How URL Checking Works

check_broken_urls (and the other URL-based checks) can end up sending thousands of requests across a large repository. This page explains the pipeline that makes that practical without hammering any single host, and why some failures are reported as warnings rather than errors.

The life of a URL

  1. Extraction. Every markdown link destination is extracted per file (see How Link Detection Works) and classified as a URL if it starts with http:///https:// (protocol-relative //host/... links are normalized to https://).

  2. Normalization and dedupe. Before checking, each URL is normalized (scheme and host lowercased, trailing slash and fragment dropped; the query string is kept). If the same normalized URL appears in fifty files, it is only ever requested once - every other occurrence shares the same in-flight result.

  3. Per-host queueing and pacing. Requests are grouped by host and paced with a minimum delay between two requests to the same host (--per-host-delay), so a link-heavy file doesn’t burst a host with many simultaneous requests just because it happens to link to it repeatedly.

  4. The request itself. Each URL is checked with a HEAD request first; if that isn’t a success, a GET is attempted as a fallback, since some servers reject HEAD but allow GET. A successful (2xx) response on either is treated as alive.

  5. Hard-failure retries. If neither request succeeds and there’s no rate-limit or auth signal, the attempt is retried with exponential backoff up to --retries times before being reported as broken.
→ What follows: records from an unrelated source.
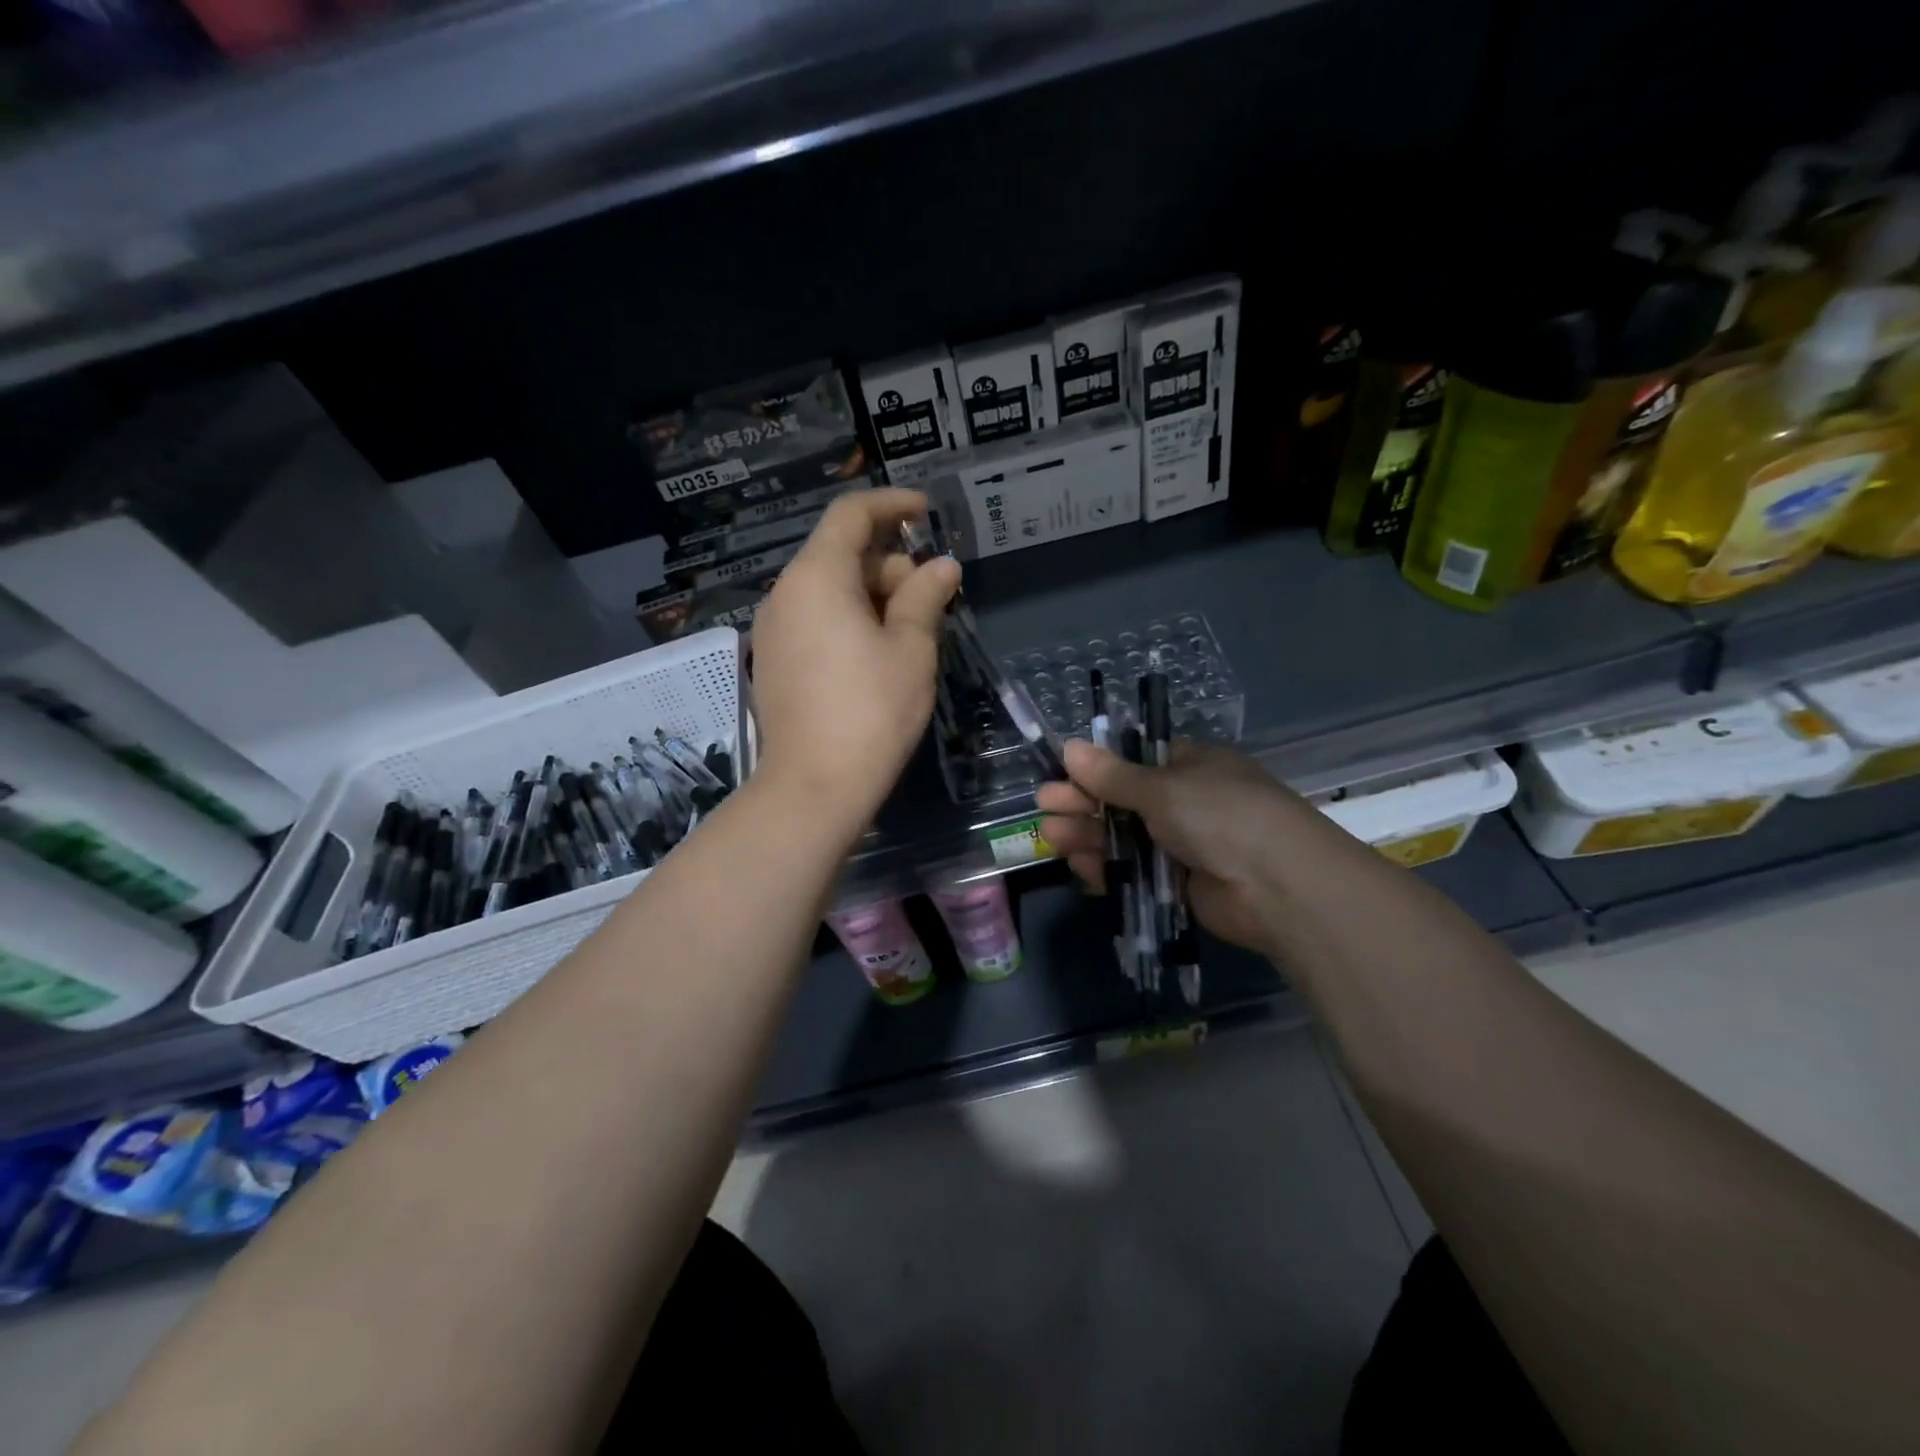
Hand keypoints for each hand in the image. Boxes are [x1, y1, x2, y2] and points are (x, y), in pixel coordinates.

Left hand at [750, 489, 959, 829]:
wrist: (813, 787)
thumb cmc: (871, 711)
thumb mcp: (910, 649)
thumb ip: (925, 597)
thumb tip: (942, 567)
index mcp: (817, 577)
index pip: (851, 515)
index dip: (892, 505)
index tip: (926, 512)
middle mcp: (785, 594)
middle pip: (840, 554)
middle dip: (890, 563)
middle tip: (933, 596)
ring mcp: (773, 630)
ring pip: (828, 591)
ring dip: (872, 595)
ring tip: (912, 630)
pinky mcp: (773, 662)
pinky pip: (814, 621)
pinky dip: (848, 620)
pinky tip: (878, 655)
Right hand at [1037, 738, 1318, 956]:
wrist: (1278, 887)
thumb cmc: (1220, 816)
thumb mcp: (1163, 788)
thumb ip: (1113, 776)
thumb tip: (1069, 747)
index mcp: (1190, 767)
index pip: (1134, 762)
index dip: (1097, 767)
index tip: (1062, 772)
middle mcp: (1186, 802)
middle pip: (1123, 800)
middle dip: (1084, 802)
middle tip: (1044, 805)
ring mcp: (1184, 845)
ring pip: (1125, 838)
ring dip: (1088, 835)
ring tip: (1051, 837)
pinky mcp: (1180, 885)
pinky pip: (1136, 873)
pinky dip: (1109, 869)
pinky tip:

  6. Rate limiting and auth errors return immediately. A 429 (or any non-success response carrying Retry-After) is reported as rate_limited right away - it is not retried in place. Likewise, a 401/403 response is reported as unverifiable immediately: the server is reachable but blocking automated access, and retrying won’t change that. Retrying either case would only generate more traffic against a host that’s already unhappy with us.

  7. Host circuit breaker. When a host produces two rate-limited responses in a row, it’s treated as persistently throttled: every other URL already queued for that host is resolved as rate_limited without spending a network request on each, and the host is blocked from new requests until its Retry-After window elapses.

  8. Backpressure. The number of URL checks in flight at once is bounded (max_pending in the underlying configuration), so checking a huge repository doesn’t grow memory unboundedly - submitting more work simply waits for a slot to free up.

Why warnings don’t fail the build

rate_limited, unverifiable, and transient_error all mean the checker couldn’t determine whether the link is actually broken - the host is either throttling, blocking bots, or momentarily unreachable. Treating these the same as a confirmed 404 would make CI fail on infrastructure noise rather than real broken links, so they’re reported as warnings instead: visible, but never blocking. Only broken (a confirmed non-2xx response with no rate-limit/auth signal) is an error. See Exit Codes and Issue Severity for the full status table.

Overlapping file processing

Separately from URL-level concurrency, files themselves are processed through an adaptive window: a file’s links are submitted for checking as soon as they’re extracted, without waiting for earlier files’ checks to finish first. This overlaps link extraction and I/O wait time across files, while still bounding how many files can be “in flight” simultaneously so memory use stays predictable regardless of how many links a single file happens to contain.